Un “esame” con le barzellette

Noi non lo capimmo subito però, che Gino Salveti non ci stava perculando ma solo prendendo le misure, e come tutti i grulli di anagrafe leggera vedemmo una crepa in terra dove invece c’era una maniglia in cielo.

Perché la sola cosa che quel giorno e per molti altri giorni ancora passò era che il professor Salveti era uno facile, probabilmente uno stancone che non ci avrebbe mai chiesto di più del minimo sindacale. Al liceo Carducci degli anni ‘80 era manna pura sulla cui eziologia non conveniva ravanare.

Senza curarci delle cause ci godemmo l’effetto per qualche settimana. Solo un mese dopo capimmo. Capimmo che a furia di dare del coglione a tutti quelli che non fossero docenti mannari e giolittiani non ci accorgevamo di quanto coglioni fossimo noi.

Ognuno ebbe la sua folgorazione personale, a step. A me successe quando incrociai Gino Salveti a ricreazione. Io buffoneggiavo con I Miti Greci di Robert Graves sotto il braccio e la buttavo in caciara sul mito orfico della Creazione con il compagno più ciancicato della classe. Tipico dei secchioni infidi. Ti prendi l’anello debole della catena e gli riversi addosso tutta la tua potenza di fuoco per sentirti immenso facendo sentire lui nano. Roba da vigliacchi, per lo più.

La cultura come ponte, non muro

Lui mi si fece incontro, a me e alla mia boria, mi arrivò dritto sotto il grugno e, canticchiando ‘Non ti fidar di un bacio a mezzanotte‘ mi disse: «Per essere mitico invece che mitologico devi essere più spiritoso. Noi l’intelligenza delle persone la misuriamo dal loro senso dell’umorismo. Perché la risata è un ponte e tu finora hai solo alzato muri. Applicati e forse ti salvi dalla carriera».

Poi ruotò il corpo e prese la via del corridoio, girandosi solo un attimo per dirmi con un ghigno da furetto dispettoso: «Anzi, non ti salvi, ti Salveti».

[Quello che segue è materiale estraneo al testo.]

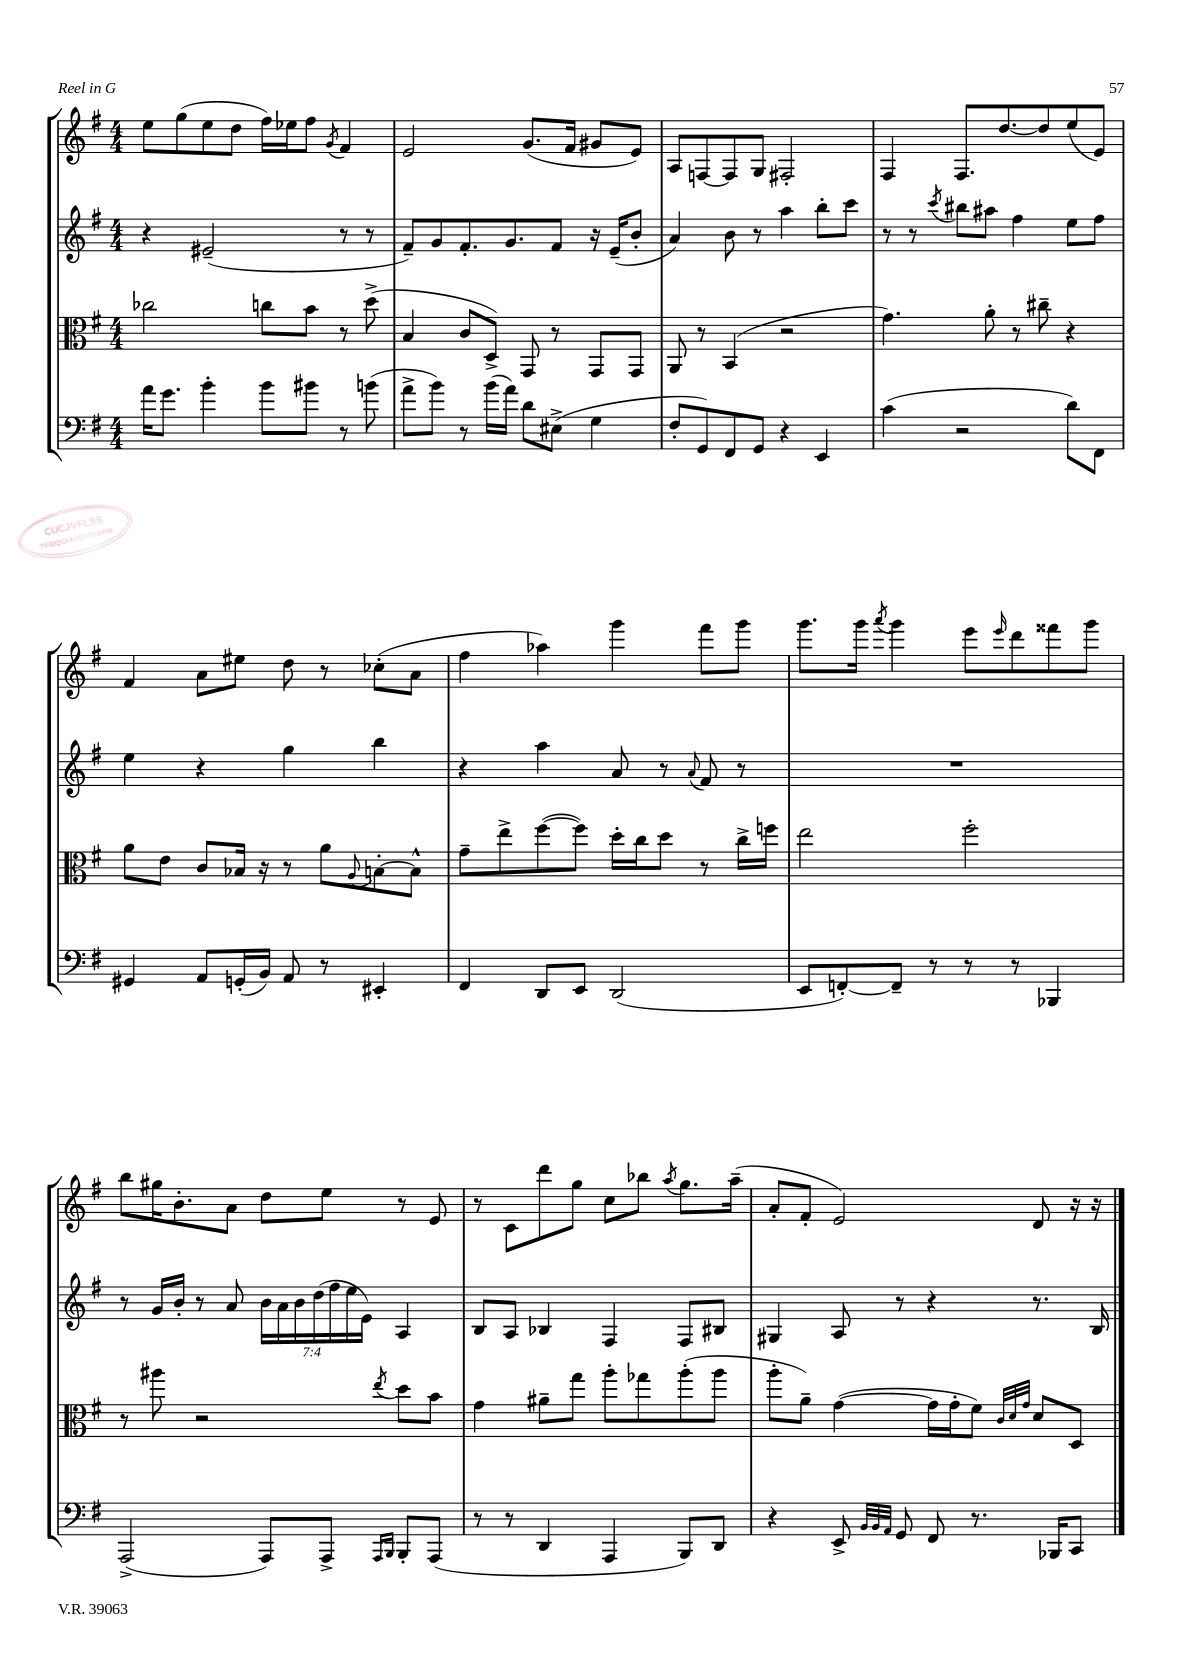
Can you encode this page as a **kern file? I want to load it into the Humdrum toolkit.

**kern	**kern	**kern	**kern
*staff4	*staff3	*staff2	*staff1
*clefF4	*clefC3	*clefG2	*clefG2
*k[f#]	*k[f#]	*k[f#]	*k[f#]
*M4/4	*M4/4	*M4/4	*M4/4
16a	2cc-	4r	8ee
8.g	.	.	.
.	.	.	(8gg
4b'	.	(2e#~	8ee
.	.	.	8dd
8b	8cc	.	16ff#)
.	.	.	16ee-
8b#	8b	.	8ff#
.	.	.	8qg
8r	8r	8r	4f#
(8b	(8dd^	8r	.
=	=	=	=
8a^	4B	8f#~)	2e
8b)	.	8g	.
8r	8c	8.f#'	.
(16b	8D^)	.	.
16a)	.	8.g	.
8d	8GG	.	(8.g
(8E#^	8r	8f#	.
.	.	.	16f#
4G	8GG	16r	8g#
.	.	(16e~	.
.	8GG	8b'	8e)
=	=	=	=
8F#'	8AA	4a)	8A
8GG)	8r	.	[8F
8FF#	(4BB	8b	8F]
8GG	.	8r	8G
4r	2r	4aa	2F#'
4EE	.	8bb'	.
.	.	8ccc	.
=	=	=	=
(4c	4.g)	8r	4F#
.	.	8r	.
.	.	8qccc	.
2r	.	8bb#	8.F#
.	8a'	8aa#	.
.	.	.	[8.dd
.	8r	4ff#	.
.	8cc#~	.	8dd]
8d)	4r	8ee	(8ee
8FF#	.	8ff#	8e)
=	=	=	=
4GG#	8a	4ee	4f#
.	8e	.	.
8AA	8c	4r	8a
(16GG'	16B-	.	8ee#
16BB)	16r	.	.
8AA	8r	4gg	8dd
8r	8a	.	8r
.	8qqA	.	.
4EE#'	[8B'	4bb	(8cc-'
.	8B^^]	.	8a
=	=	=	=
4FF#	8g~	4r	4ff#
.	8ee^	.	.
8DD	([8ff#	4aa	4aa-)
8EE	8ff#])	.	.
(2DD	16dd'	8a	4ggg
.	16cc	.	.
.	8dd	8r	.
.	.	8qqa	.
.	8r	8f#	8fff#
.	16cc^	8r	8ggg
.	16ff	.	.
=	=	=	=
8EE	2ee	1r	8.ggg
[8FF')	.	.	.
.	.	.	16ggg
.	.	.	8qaaa
8FF~]	.	.	4ggg
8r	.	.	.
8r	2ff#'	.	8eee
.	.	.	16qqeee
8r	.	.	8ddd
4BBB-	.	.	8fff##
.	.	.	8ggg
=	=	=	=
(2AAA^	8r	8r	8bb
.	8aa#	16g	16gg#
.	.	16b'	8.b'
.	2r	8r	.
.	.	8a	8a
8AAA)	.	28b	8dd
.	.	28a	.
.	.	28b	.
.	.	(28dd	.
8AAA^	.	.	8ee
.	.	28ff#	.
.	.	28ee	.
.	.	28e)	.
16qqAAA	.	.	.
16qqBBB	8qee	.	.
8BBB'	8dd	4A	8r
(8AAA	8b	.	8e
=	=	=	=
8r	4g	8B	8r
8r	.	8A	8c
4DD	8a#~	4B-	8ddd
.	8gg	.	8gg
4AAA	8aa'	4F#	8cc
.	8gg-	.	8bb-
.	.	.	8qaa
8BBB)	(8aa'	8F#	8.gg
8DD	8aa	8B#	.
.	.	.	(16aa~
=	=	=	=
4r	8aa'	4G#	8a'
.	8a~)	.	8f#'
8EE^	([4g	8A	2e)
32qqBB	.	.	.
32qqBB	.	.	.
32qqAA	.	.	.
8GG	.	8r	.
8FF#	16g]	4r	.
.	16g'	.	.
8.r	8f#)	.	.
.	32qqc	.	.
.	32qqd	.	.
.	32qqg	.	.
.	8d	8.r	8d
16BBB-	.	.	.
8CC	8D	.	16r
.	.	16B	16r
==	==	==	==
*-	*-	*-	*-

Fu allora che scomparve il volto e vidi la faccia, ed era la faccia più saggia, colta, acuta e disincantata dell’universo. La faccia che sanno avere solo gli uomini che delle comunità sono polpa e polpa restano.

Personalmente l’ho preso in parola: ho imparato un sacco di barzellette, ho messo a bagno nella polvere Moravia e ho cominciato a leggere Guareschi. E anche a fare la tara alle mie cadute, non ho più confuso la carriera con l’esistenza.